#### Prompt:
Find the string "ankle" in the data, then copy every line where it is found.

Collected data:

Start of Block

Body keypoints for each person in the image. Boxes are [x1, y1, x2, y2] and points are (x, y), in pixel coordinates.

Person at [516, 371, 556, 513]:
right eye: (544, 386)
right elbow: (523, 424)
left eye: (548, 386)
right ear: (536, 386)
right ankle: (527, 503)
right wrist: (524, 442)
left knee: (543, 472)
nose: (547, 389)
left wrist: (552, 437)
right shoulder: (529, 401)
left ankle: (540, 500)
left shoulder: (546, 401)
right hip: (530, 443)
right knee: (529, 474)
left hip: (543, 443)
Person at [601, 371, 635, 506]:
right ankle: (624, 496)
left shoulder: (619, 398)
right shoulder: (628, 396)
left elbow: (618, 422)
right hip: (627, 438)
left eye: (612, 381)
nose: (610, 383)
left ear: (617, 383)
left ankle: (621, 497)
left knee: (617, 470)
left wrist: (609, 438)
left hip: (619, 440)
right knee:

End of Block

#### Response for this exercise:
right ankle: (527, 503)
left ankle: (540, 500)
right ankle: (624, 496)
left ankle: (621, 497)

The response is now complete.